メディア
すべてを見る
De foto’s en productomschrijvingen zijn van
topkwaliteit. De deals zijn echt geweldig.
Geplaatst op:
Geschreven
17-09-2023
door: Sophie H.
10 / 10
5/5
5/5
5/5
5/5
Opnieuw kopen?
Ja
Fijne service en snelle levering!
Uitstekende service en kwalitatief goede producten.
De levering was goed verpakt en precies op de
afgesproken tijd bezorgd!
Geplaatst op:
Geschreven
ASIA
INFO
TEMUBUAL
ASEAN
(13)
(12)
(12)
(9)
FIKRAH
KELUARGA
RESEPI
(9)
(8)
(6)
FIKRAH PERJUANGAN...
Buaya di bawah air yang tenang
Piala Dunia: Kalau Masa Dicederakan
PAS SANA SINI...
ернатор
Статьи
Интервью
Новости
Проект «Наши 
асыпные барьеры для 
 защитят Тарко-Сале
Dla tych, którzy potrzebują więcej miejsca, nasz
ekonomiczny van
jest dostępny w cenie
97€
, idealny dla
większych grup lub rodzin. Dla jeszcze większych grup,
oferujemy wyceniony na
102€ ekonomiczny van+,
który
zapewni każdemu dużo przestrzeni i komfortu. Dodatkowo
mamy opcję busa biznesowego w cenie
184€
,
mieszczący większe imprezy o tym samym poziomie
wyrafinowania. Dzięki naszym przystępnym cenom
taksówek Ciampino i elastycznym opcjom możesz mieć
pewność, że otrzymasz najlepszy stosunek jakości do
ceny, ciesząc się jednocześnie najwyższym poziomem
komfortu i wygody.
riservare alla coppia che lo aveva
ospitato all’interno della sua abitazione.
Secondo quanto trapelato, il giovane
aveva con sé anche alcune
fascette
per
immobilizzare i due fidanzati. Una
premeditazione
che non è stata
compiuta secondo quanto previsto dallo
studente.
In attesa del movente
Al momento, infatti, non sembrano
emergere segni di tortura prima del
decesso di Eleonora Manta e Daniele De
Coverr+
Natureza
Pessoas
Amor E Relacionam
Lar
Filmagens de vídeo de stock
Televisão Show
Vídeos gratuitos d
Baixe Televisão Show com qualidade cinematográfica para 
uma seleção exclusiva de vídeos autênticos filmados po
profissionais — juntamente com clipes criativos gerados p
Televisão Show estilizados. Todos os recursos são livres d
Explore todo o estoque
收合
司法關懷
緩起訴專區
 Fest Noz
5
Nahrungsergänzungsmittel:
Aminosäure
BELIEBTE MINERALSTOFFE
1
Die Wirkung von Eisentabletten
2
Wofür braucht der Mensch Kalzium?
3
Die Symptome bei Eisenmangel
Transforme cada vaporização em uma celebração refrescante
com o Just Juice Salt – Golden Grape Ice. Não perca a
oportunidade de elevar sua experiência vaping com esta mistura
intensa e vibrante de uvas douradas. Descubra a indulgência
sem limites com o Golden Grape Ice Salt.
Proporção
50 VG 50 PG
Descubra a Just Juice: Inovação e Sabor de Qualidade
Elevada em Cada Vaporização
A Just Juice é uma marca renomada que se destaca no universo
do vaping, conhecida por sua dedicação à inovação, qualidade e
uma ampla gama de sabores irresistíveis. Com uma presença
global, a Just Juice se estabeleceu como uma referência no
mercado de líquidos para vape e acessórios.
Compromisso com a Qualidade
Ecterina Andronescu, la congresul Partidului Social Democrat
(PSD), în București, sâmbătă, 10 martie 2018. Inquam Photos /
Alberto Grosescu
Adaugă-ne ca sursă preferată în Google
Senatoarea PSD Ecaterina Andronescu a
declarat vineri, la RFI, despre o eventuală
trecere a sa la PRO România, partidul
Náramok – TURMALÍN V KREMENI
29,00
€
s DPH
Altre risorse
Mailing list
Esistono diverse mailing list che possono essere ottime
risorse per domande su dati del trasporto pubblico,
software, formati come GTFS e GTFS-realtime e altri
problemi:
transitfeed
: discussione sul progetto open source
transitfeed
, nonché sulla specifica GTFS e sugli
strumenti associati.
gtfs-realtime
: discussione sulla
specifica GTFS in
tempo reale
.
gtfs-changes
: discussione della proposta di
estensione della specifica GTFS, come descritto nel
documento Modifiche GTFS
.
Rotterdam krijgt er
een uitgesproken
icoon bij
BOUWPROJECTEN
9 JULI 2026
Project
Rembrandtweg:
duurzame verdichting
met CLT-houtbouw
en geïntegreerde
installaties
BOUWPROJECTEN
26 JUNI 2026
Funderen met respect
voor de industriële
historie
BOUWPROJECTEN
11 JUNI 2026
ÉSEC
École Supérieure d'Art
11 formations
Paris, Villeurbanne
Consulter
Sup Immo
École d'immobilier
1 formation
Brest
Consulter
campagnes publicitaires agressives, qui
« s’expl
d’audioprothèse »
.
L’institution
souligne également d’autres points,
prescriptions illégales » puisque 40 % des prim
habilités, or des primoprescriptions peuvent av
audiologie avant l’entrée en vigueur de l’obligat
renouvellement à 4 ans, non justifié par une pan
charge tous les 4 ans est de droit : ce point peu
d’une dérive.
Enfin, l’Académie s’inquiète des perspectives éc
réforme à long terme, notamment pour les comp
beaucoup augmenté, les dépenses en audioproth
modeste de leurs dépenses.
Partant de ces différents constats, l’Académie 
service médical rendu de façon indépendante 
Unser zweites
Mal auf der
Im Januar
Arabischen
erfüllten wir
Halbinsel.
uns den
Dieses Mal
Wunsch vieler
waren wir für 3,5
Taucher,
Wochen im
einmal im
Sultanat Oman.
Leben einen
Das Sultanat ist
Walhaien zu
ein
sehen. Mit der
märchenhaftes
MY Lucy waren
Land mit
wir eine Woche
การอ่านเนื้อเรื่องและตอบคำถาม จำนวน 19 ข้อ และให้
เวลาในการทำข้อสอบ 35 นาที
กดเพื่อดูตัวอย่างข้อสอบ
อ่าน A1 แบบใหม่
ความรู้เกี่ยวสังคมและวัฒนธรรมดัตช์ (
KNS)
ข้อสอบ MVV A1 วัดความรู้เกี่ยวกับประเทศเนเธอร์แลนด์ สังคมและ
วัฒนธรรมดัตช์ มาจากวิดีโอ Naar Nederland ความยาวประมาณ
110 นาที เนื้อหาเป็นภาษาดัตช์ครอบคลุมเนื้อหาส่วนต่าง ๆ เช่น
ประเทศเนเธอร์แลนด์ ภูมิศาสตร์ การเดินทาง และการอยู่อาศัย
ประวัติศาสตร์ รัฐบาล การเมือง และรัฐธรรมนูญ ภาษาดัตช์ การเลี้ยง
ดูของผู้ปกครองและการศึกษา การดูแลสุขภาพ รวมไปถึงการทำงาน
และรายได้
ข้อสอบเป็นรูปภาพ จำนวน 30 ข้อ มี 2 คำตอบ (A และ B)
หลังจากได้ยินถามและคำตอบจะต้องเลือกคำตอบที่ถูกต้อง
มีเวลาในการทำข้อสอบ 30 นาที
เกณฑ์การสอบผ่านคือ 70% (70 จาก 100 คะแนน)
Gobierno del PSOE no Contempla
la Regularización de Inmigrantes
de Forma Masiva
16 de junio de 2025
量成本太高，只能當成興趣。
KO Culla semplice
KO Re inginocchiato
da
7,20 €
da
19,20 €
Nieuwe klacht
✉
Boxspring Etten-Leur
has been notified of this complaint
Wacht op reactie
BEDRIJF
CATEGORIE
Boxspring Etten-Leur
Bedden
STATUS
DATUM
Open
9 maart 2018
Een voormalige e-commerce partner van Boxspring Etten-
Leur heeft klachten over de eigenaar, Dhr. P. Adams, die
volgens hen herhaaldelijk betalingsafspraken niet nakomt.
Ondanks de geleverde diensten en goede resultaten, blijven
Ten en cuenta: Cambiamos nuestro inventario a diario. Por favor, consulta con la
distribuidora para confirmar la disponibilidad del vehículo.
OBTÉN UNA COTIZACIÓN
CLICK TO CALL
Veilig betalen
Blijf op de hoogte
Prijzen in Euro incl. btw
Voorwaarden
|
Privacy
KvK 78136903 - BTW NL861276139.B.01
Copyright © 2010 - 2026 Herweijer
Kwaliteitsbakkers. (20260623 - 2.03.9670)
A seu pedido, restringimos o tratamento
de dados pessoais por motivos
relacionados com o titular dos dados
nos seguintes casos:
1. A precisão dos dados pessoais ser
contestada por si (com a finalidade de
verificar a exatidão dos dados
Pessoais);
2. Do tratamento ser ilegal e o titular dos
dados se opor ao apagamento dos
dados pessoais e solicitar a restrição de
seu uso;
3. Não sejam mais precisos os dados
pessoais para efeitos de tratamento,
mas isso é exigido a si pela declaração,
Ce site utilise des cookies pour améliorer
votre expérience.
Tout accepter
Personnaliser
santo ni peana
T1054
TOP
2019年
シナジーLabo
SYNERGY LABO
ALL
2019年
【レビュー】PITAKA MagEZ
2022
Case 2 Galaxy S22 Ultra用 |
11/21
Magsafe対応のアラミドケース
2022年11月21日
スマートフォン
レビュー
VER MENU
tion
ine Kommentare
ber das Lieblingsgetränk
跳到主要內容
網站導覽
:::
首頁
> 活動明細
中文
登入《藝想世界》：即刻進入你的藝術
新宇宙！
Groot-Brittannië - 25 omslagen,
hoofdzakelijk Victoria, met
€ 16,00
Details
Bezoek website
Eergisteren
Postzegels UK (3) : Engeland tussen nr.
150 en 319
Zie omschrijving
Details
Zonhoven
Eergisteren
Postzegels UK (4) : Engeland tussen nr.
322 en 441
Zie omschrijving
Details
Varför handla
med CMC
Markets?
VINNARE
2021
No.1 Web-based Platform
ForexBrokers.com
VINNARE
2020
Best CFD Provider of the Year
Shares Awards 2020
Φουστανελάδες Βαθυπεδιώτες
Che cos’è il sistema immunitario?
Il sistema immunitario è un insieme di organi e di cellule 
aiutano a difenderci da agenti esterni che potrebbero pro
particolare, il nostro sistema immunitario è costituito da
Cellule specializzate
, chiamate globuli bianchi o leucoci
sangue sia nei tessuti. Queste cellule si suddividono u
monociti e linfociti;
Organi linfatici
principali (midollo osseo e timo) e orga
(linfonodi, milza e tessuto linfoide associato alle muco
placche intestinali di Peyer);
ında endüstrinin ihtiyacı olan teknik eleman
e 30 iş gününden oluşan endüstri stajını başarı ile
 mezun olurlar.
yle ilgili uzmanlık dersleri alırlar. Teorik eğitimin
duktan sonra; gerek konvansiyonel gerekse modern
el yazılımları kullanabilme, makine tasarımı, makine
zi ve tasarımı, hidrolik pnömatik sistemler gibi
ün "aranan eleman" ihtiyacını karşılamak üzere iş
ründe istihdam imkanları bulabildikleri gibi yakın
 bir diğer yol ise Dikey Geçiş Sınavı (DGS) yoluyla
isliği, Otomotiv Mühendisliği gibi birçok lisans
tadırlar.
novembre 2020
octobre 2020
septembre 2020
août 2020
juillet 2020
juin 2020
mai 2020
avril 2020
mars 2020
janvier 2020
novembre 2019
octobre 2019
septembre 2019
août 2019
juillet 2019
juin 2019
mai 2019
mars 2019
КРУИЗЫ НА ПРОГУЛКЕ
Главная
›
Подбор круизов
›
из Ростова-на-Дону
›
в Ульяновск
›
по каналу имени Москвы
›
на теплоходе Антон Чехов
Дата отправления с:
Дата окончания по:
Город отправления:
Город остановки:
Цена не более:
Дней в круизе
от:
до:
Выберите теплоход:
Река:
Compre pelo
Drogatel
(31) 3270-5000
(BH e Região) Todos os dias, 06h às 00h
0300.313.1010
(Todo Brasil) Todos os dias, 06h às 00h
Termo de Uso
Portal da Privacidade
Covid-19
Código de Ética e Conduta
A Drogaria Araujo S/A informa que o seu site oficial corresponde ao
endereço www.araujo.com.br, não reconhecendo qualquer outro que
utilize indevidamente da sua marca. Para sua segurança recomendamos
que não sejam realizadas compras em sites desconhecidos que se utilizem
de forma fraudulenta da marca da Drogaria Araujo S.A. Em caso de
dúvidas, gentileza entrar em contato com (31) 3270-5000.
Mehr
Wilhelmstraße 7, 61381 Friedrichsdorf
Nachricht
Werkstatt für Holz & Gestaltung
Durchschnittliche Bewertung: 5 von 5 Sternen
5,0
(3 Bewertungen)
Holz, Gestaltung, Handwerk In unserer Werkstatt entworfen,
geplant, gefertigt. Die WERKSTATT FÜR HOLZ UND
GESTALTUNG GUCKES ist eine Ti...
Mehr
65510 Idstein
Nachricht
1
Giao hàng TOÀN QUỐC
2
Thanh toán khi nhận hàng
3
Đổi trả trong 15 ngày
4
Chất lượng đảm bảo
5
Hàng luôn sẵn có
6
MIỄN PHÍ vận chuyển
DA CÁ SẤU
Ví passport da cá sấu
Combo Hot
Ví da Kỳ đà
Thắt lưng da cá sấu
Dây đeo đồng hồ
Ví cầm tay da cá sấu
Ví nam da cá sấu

☆ ☆ ☆ ☆ ☆

Above are the records. How many of their lines hold "risorse"? Answer with the number alone.

▶ Written answer
2